- [Fragmento del documento]:
Frenteal Hôtel de Crillon, una nueva caseta de verano ofrece una refrescante versión renovada de los grandes clásicos de la repostería. El chef pastelero Matthieu Carlin y su equipo han desarrollado allí un concepto de pasteles helados. La idea es mantener las características visuales y gustativas de los postres tradicionales, adaptándolos al calor del verano gracias a la incorporación de helados en forma de discos.
Los clásicos reinventados en versión helada
La carta se centra en los clásicos imprescindibles de la repostería francesa, todos a un precio de 12 euros. La tarta helada de limón se compone de dos discos de helado superpuestos que envuelven un confitado de limón en su interior. El conjunto va coronado con un merengue italiano cocido al baño María, ligeramente quemado con soplete al momento de servirlo, y espolvoreado con ralladura de lima. Por su parte, la Pavlova helada de frambuesa descansa sobre un pequeño merengue crujiente, adornada con helado, nata montada y trocitos de frambuesas deshidratadas naturales.

- [Actividad A]: Extrae del texto sobre los pasteles helados el pasaje que empieza con "Frenteal Hôtel de" y sigue hasta "forma de discos.".
- [Actividad B]: Escribe lo que sigue en el texto sobre los pasteles helados, a partir de la última oración que aparece.

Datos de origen

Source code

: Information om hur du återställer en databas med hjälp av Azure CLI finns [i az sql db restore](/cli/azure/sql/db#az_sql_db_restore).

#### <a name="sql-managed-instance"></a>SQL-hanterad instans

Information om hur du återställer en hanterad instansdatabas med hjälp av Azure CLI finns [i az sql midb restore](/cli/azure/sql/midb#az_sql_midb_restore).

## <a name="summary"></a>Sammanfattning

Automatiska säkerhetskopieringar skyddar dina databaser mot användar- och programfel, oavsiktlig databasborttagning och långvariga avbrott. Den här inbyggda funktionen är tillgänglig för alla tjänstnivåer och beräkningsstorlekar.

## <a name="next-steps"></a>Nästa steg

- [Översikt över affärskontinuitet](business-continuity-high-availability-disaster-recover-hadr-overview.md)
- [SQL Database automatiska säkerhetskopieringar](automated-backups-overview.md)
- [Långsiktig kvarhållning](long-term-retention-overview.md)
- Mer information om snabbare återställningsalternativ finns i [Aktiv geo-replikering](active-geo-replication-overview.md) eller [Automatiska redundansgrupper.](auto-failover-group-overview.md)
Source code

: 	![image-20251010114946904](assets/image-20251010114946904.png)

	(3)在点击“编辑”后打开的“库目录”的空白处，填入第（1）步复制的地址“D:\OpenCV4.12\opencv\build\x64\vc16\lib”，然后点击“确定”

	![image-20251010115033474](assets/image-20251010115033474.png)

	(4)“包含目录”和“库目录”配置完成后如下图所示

- [Resultado A]:
Frenteal Hôtel de Crillon, una nueva caseta de verano ofrece una refrescante versión renovada de los grandes clásicos de la repostería. El chef pastelero Matthieu Carlin y su equipo han desarrollado allí un concepto de pasteles helados. La idea es mantener las características visuales y gustativas de los postres tradicionales, adaptándolos al calor del verano gracias a la incorporación de helados en forma de discos.

- [Resultado B]:
El Paris-Brest destaca especialmente por sus texturas. La masa choux, rellenada previamente con praliné y avellanas, no se ha metido en el congelador para que conserve su textura suave. Se coloca sobre una bola de helado antes de volver a rellenarla generosamente con praliné fundido y decorarla con avellanas enteras.
Además de estos postres tradicionales, el mostrador ofrece una creación en palito: la galleta helada. Esta receta combina una galleta, una capa de caramelo blando y una bola de helado de vainilla. Luego, todo se sumerge por completo en un baño de chocolate con trocitos crujientes.
Los clientes pueden degustar estas creaciones únicas, servidas en cajas individuales para llevar, acompañadas de una selección de bebidas frescas, entre las que se incluyen infusiones y tés helados caseros embotellados. ¡No te lo pierdas!